Median progression-free survival (mPFS) on the second-line TKI was 13.2 months (95% CI 10.1-NA) and median overall survival (OS) was not reached. Patient previously treated with first-line ICI monotherapy (n=12) had a mPFS of 7.5 months on second-line TKI, those previously treated with first-line nivolumab + ipilimumab (n=33) had a mPFS of 11.9 months on second-line TKI, and those treated with ICI + bevacizumab (n=25) had a mPFS of 20.8 months on second-line TKI. Objective response rate (ORR) was 41% where 1 patient (1.5%) achieved a complete response (CR) and 27 patients (39.7%) had a partial response. Thirty-six patients (52.9%) had stable disease, with a disease control rate of 94%.

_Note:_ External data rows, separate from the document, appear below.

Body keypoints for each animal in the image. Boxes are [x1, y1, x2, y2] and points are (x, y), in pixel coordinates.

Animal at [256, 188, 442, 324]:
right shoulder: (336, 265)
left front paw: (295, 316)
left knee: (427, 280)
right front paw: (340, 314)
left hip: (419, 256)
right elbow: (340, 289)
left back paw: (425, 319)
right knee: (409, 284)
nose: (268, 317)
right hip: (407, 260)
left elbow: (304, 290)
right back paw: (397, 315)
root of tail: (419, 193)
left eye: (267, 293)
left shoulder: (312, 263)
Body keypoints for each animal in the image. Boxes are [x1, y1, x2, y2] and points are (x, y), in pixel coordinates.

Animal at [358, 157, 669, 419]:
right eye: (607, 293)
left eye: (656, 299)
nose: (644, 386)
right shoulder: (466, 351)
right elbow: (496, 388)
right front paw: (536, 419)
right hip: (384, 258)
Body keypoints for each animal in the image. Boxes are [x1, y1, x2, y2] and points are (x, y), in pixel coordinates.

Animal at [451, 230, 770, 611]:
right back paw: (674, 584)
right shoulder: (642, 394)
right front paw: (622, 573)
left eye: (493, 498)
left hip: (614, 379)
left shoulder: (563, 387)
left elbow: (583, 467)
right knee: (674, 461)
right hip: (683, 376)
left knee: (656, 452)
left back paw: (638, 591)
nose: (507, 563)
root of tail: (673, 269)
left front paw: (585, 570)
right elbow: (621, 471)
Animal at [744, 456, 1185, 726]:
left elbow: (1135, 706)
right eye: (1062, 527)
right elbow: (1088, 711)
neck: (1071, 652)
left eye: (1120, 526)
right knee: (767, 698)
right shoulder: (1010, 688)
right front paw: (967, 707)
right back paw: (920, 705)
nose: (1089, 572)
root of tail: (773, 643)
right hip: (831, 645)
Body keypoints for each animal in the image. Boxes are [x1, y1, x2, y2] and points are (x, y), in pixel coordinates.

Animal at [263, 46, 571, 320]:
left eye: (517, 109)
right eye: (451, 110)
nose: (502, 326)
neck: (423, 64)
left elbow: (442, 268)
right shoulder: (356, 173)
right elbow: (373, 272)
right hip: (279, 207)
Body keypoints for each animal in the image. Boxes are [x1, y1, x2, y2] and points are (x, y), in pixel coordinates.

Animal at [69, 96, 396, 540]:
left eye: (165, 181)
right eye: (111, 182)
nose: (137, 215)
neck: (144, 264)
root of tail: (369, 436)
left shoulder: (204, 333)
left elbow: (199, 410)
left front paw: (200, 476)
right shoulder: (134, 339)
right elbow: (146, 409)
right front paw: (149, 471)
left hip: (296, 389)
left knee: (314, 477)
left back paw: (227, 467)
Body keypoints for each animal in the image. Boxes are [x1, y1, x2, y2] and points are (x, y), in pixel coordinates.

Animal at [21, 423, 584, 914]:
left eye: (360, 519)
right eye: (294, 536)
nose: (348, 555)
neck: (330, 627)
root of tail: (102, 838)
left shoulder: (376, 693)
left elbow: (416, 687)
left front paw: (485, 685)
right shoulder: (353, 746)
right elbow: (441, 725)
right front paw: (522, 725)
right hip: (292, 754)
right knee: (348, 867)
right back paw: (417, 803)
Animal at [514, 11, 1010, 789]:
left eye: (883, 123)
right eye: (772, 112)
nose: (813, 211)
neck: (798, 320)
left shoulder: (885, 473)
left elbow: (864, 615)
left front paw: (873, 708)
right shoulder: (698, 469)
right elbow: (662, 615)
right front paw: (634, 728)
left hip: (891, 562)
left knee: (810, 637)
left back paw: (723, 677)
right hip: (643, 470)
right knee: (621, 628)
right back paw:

A limitation in interpreting these numbers is the small sample size and the retrospective nature of this work. However, with that caveat in mind, it is intriguing, and replicated in other studies, that the mPFS and ORR of second-line TKI hereafter first-line ICI parallels historic outcomes with front line TKI.6,7 These data can help in counseling our patients as they come off of front-line ICI therapy and can also help inform new trial design in 2L and 3L therapy in mccRCC.